#### [What the task asks]
Give the count of lines in the records below that contain "evenodd", and say nothing more.

(Stored data)
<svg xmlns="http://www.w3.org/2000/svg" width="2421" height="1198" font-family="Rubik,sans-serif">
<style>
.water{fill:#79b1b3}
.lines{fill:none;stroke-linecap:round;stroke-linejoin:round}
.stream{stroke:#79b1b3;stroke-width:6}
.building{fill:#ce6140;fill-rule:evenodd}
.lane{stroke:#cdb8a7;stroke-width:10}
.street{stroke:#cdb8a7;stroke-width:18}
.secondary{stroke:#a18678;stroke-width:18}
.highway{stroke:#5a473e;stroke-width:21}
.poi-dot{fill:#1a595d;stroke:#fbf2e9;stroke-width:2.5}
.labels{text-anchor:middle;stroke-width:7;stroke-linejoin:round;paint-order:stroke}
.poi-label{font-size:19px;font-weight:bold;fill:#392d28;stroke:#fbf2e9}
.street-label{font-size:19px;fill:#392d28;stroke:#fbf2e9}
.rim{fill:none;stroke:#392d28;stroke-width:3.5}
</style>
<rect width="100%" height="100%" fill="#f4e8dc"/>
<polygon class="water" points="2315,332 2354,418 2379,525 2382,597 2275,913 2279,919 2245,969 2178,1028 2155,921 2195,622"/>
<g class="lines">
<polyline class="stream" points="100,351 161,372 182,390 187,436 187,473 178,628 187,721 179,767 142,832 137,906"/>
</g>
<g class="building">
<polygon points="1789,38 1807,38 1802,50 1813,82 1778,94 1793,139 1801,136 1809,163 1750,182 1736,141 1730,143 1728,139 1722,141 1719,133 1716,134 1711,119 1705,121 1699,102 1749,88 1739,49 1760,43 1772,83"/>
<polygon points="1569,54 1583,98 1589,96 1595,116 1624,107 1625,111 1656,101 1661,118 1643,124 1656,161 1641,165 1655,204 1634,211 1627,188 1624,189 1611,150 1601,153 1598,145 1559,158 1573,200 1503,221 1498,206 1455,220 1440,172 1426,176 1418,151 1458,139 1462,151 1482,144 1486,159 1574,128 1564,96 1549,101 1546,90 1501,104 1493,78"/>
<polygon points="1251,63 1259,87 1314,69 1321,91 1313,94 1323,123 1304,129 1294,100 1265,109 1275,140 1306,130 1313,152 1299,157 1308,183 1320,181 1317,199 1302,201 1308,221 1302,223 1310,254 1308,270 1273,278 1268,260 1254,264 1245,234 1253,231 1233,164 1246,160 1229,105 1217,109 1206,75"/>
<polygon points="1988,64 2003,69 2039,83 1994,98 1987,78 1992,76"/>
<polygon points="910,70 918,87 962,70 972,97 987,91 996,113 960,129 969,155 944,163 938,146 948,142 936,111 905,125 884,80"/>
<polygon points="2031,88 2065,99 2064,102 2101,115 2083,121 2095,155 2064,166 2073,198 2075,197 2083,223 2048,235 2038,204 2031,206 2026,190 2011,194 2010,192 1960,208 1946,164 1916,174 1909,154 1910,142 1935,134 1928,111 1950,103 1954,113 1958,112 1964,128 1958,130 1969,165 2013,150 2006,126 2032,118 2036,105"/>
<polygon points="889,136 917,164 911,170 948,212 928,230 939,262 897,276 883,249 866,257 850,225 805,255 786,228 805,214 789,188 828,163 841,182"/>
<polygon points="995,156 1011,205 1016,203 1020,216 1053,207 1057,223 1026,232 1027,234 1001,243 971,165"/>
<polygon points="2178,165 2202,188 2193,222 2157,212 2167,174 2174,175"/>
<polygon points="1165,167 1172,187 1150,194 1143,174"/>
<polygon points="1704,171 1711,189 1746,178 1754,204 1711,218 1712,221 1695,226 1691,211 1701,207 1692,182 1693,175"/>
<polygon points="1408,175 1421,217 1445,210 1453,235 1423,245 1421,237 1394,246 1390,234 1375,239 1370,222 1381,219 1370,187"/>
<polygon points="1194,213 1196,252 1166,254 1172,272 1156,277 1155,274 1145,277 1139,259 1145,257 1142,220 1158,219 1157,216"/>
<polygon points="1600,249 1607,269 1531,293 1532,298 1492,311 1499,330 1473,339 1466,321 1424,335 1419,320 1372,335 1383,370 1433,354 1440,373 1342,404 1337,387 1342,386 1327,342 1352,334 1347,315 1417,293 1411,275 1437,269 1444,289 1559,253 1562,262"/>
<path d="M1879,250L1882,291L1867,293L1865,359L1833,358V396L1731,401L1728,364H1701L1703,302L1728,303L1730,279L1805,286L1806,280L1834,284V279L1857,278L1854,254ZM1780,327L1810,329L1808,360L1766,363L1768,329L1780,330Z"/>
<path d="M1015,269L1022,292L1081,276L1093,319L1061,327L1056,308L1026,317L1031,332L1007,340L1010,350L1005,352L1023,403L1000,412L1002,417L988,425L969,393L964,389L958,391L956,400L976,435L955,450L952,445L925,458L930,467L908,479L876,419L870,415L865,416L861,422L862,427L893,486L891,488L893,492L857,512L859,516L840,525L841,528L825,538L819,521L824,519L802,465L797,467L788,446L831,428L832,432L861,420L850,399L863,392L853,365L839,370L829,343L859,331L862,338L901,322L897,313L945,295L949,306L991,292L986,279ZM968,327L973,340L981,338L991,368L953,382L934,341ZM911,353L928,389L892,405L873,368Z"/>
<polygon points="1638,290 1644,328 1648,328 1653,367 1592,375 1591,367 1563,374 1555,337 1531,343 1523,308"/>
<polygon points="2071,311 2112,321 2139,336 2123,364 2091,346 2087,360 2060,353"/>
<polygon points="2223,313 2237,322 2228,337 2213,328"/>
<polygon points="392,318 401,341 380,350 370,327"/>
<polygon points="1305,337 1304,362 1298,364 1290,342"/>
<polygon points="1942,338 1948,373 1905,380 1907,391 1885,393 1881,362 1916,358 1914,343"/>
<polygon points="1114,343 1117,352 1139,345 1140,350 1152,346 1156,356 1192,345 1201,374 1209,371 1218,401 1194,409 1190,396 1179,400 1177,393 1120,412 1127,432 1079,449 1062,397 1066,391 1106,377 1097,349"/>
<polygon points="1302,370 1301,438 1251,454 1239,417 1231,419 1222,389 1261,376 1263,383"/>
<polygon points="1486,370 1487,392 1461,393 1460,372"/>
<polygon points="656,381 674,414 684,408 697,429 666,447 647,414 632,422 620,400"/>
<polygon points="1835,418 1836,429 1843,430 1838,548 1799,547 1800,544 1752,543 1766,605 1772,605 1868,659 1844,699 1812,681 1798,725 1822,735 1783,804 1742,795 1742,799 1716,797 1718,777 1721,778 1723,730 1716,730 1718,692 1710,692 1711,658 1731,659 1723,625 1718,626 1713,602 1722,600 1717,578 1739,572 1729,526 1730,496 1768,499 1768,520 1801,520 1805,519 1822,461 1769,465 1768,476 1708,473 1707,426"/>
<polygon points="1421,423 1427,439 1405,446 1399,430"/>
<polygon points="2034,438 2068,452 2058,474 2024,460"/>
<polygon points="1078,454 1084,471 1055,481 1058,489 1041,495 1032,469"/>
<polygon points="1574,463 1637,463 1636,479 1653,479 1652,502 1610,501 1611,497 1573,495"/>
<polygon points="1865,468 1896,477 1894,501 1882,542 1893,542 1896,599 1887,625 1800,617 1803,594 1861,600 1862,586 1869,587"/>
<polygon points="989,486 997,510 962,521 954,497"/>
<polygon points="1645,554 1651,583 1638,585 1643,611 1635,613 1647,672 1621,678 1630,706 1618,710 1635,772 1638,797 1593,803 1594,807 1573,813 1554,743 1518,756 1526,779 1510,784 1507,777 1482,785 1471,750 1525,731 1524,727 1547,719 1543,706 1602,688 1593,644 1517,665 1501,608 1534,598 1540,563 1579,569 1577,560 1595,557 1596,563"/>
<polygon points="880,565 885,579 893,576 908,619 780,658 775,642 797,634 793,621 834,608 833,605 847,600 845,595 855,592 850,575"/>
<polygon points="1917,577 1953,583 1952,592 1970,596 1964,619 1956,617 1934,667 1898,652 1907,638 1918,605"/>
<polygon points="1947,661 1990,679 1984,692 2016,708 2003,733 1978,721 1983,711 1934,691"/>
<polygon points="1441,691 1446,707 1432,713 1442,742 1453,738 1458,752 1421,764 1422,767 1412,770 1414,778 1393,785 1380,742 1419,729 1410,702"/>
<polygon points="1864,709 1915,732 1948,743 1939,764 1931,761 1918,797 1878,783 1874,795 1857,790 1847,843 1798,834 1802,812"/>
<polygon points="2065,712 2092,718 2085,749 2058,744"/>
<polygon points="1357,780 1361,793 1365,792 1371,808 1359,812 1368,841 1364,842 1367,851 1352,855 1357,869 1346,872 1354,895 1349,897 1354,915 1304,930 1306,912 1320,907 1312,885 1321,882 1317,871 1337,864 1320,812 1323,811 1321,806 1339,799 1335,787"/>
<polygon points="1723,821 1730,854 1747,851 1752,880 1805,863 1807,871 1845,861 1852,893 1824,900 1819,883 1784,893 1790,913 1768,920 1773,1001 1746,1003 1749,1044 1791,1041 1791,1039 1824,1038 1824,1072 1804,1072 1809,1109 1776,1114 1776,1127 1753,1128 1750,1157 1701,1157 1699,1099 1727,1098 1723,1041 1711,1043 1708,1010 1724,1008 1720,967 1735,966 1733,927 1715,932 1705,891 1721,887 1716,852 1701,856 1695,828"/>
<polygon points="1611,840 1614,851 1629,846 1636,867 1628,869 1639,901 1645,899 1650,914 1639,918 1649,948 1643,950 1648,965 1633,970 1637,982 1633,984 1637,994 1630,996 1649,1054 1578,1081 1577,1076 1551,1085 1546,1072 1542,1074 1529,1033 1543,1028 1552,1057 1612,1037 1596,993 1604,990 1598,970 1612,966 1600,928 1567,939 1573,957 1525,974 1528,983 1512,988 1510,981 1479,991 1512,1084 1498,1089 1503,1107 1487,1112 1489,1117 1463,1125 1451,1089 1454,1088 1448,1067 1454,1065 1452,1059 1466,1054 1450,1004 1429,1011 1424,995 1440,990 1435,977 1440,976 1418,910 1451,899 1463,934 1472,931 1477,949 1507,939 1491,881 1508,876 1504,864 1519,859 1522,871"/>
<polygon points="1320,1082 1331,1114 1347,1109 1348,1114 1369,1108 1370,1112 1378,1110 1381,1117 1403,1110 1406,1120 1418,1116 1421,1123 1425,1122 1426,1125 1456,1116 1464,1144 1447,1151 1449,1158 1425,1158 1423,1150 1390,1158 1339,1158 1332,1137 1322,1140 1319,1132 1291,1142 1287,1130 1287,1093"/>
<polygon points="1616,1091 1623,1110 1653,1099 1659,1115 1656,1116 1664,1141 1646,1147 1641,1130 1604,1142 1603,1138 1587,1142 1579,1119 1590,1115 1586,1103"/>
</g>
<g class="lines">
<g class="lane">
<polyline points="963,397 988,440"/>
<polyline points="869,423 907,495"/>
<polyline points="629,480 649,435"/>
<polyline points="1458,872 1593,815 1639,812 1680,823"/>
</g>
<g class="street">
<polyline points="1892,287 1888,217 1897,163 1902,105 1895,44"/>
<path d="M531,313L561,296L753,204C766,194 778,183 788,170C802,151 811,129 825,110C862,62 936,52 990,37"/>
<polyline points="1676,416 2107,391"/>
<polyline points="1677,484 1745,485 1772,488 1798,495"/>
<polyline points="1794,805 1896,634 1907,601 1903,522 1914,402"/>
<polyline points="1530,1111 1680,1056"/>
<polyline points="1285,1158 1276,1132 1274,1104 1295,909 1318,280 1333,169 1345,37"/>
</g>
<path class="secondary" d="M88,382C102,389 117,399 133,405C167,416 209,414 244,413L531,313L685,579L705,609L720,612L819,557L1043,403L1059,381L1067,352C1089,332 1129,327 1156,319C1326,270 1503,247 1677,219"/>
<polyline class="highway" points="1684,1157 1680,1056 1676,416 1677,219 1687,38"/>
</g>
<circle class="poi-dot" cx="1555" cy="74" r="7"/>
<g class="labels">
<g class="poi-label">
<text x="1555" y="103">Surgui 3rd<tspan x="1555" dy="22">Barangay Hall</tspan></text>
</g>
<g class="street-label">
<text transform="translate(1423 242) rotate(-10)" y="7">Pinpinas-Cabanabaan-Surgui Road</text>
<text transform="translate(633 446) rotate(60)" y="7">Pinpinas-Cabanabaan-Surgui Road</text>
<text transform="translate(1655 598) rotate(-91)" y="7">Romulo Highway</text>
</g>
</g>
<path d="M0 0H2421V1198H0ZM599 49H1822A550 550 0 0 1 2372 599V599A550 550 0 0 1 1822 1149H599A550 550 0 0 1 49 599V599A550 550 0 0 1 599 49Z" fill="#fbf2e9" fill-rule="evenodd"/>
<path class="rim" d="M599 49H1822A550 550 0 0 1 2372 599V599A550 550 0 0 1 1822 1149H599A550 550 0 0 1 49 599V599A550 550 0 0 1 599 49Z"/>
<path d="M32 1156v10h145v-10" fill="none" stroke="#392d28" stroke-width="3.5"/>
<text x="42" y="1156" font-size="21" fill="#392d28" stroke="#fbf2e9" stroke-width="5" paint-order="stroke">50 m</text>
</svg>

#### [Exercise response]
2